To accommodate tourists in autos, Waterworks Park is improved to handle tent campers.

The first English language services are conducted at the St. John’s Lutheran, Kellner.

1926  A concrete bridge across the Wisconsin is completed at Stevens Point.

The Stevens Point High School basketball team wins its first state championship, by a score of 9 to 7.

William Schwartze begins publishing the Rosholt Community Press newspaper.

1927  At Rosholt, the Free Community Fair Association is organized and the first Labor Day fair is held.

The Stevens Point Country Club opens a nine-hole golf course at Plover Hills; the first in the county. ‘The Stevens Point Normal School is renamed the Central State Teachers College.

1928  After a campaign led by E.A. Oberweiser and Alex Wallace, Stevens Point adopts the city-manager form of government.

The local Izaak Walton Chapter begin rearing trout in the basement of the Sellars Hotel at Stevens Point.

The Stevens Point Airways Corporation purchases 67 acres on the northeastern edge of the city for an airport; the new field hosts the Second Wisconsin Commercial Airplane Tour, featuring a cargo of low-alcohol beverages from Milwaukee.

Although less than 10% of county roads are paved, over 90% of county farmers own autos and 20% own trucks.

A late February storm socks in the county; all attempts to open Highway 66 from Stevens Point to Rosholt are “abandoned for the season."
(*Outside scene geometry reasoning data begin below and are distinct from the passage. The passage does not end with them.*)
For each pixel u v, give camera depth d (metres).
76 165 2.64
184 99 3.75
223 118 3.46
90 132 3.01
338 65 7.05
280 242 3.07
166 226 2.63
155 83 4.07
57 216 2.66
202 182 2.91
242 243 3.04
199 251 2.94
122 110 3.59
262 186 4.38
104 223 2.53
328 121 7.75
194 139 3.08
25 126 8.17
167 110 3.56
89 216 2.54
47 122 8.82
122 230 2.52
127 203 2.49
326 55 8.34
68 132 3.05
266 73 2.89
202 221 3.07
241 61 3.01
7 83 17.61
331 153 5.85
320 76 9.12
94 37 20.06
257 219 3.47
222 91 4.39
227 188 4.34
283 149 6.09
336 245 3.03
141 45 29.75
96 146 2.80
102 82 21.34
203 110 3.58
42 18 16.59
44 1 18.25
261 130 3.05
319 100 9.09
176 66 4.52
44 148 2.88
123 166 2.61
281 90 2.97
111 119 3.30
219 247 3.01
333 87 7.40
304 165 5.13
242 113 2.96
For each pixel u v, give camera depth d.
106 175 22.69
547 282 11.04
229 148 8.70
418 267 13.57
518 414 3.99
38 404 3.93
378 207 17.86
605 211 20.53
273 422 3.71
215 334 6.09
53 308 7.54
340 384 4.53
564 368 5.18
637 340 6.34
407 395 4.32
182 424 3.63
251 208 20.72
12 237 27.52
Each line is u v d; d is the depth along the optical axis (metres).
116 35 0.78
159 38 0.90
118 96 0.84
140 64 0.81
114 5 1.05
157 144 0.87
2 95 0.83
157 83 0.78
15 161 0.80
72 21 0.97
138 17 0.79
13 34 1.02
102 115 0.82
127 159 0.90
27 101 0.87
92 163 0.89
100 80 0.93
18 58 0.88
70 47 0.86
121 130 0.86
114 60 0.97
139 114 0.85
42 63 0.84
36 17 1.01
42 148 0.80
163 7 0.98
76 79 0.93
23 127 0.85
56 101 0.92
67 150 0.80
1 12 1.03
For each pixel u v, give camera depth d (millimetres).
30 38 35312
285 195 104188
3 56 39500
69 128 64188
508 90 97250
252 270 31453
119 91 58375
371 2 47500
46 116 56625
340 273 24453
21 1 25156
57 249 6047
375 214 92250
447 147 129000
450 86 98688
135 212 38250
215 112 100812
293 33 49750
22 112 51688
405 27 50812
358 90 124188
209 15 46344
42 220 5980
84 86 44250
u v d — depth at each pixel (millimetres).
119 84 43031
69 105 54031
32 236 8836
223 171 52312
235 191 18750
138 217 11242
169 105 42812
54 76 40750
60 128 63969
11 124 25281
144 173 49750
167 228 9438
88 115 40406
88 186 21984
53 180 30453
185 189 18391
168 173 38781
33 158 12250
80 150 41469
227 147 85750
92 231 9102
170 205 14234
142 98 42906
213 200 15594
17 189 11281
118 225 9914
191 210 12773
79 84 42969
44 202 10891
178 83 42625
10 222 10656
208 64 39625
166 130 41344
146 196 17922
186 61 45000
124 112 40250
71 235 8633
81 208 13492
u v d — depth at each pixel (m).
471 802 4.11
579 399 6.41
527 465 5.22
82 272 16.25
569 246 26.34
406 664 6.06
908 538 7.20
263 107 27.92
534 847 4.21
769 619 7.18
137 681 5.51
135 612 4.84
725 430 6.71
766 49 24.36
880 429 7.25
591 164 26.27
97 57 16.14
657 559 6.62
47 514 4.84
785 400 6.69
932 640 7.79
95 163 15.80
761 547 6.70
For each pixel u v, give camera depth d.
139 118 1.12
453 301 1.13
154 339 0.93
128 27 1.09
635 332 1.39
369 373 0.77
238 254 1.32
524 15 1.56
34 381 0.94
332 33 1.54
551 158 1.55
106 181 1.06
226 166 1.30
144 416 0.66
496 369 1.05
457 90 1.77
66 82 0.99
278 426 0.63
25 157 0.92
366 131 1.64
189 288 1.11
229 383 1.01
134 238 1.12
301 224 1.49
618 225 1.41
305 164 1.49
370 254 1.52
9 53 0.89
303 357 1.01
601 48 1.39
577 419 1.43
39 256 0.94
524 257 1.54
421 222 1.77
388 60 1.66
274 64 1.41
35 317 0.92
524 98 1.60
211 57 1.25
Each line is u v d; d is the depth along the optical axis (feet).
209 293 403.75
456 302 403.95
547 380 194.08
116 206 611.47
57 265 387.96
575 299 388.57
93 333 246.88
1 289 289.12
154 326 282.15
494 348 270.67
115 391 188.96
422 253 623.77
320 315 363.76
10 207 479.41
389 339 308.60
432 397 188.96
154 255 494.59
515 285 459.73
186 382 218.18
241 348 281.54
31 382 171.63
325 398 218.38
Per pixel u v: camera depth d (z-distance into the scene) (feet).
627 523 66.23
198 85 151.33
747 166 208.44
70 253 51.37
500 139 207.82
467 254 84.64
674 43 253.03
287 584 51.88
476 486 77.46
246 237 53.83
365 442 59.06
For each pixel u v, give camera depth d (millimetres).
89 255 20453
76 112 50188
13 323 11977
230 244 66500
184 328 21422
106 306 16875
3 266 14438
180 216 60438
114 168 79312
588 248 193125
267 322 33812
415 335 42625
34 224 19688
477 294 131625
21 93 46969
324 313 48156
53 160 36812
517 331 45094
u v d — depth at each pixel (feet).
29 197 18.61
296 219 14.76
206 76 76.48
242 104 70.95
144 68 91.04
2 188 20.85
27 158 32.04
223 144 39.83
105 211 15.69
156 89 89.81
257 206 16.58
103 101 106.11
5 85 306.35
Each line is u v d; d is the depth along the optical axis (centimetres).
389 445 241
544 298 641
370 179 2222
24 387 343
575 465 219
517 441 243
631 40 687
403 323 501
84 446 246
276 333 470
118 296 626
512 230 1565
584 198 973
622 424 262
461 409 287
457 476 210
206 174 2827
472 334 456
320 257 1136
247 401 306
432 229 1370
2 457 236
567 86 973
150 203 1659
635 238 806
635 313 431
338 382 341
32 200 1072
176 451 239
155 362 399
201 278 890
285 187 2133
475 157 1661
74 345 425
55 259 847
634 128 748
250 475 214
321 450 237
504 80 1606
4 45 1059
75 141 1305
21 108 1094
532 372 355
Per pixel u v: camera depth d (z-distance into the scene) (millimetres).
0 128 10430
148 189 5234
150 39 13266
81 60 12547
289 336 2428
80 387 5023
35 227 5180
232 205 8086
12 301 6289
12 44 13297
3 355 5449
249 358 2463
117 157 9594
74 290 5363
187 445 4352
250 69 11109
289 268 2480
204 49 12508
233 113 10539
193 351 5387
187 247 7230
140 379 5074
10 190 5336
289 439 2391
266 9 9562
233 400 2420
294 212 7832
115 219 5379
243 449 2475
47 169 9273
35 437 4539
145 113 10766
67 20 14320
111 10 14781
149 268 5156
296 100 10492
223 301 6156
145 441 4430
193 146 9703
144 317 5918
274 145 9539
1929  Led by Marion Bannach, the Plover Harmonica Band performs on the radio from Chicago.

Fire destroys the John Week lumber mill at Stevens Point.

The Rosholt fair becomes the official Portage County Fair.

Hardware Mutual Insurance builds an impressive classical-style office building in Stevens Point.

The crash of the New York stock market signals the start of the Great Depression.

Since the county is “without adequate protection against crime and lawlessness” the county board allots $1,800 for the sheriff to buy firearms for thirty deputies or “vigilantes” to be on call when needed.

1930  County population: 33,827

County farmers set a record for butter production with over 4.7 million pounds made.

County resident George Nelson is named to the Wisconsin Supreme Court.

Stunt pilot Virginia Whittlesey, Wisconsin Rapids, is the featured attraction at the Legion Air Show in Stevens Point; the aviators are later featured guests at Amherst’s Dreamland Ballroom.

Highway 66 is paved from Stevens Point to Rosholt.

1931  The price of potatoes falls to 25 cents per bushel; about one-third of county farm income comes from potatoes.

The Wisconsin State Bank, Stevens Point, fails.

Due to the large number of people applying for relief, the county board issues $45,000 in bonds to erect a “County Almshouse” to house the poor.

The county board budgets $277,921 for 1932, then learns that income from taxes has fallen by $33,400.

1932  1,442 county residents are on “public relief.”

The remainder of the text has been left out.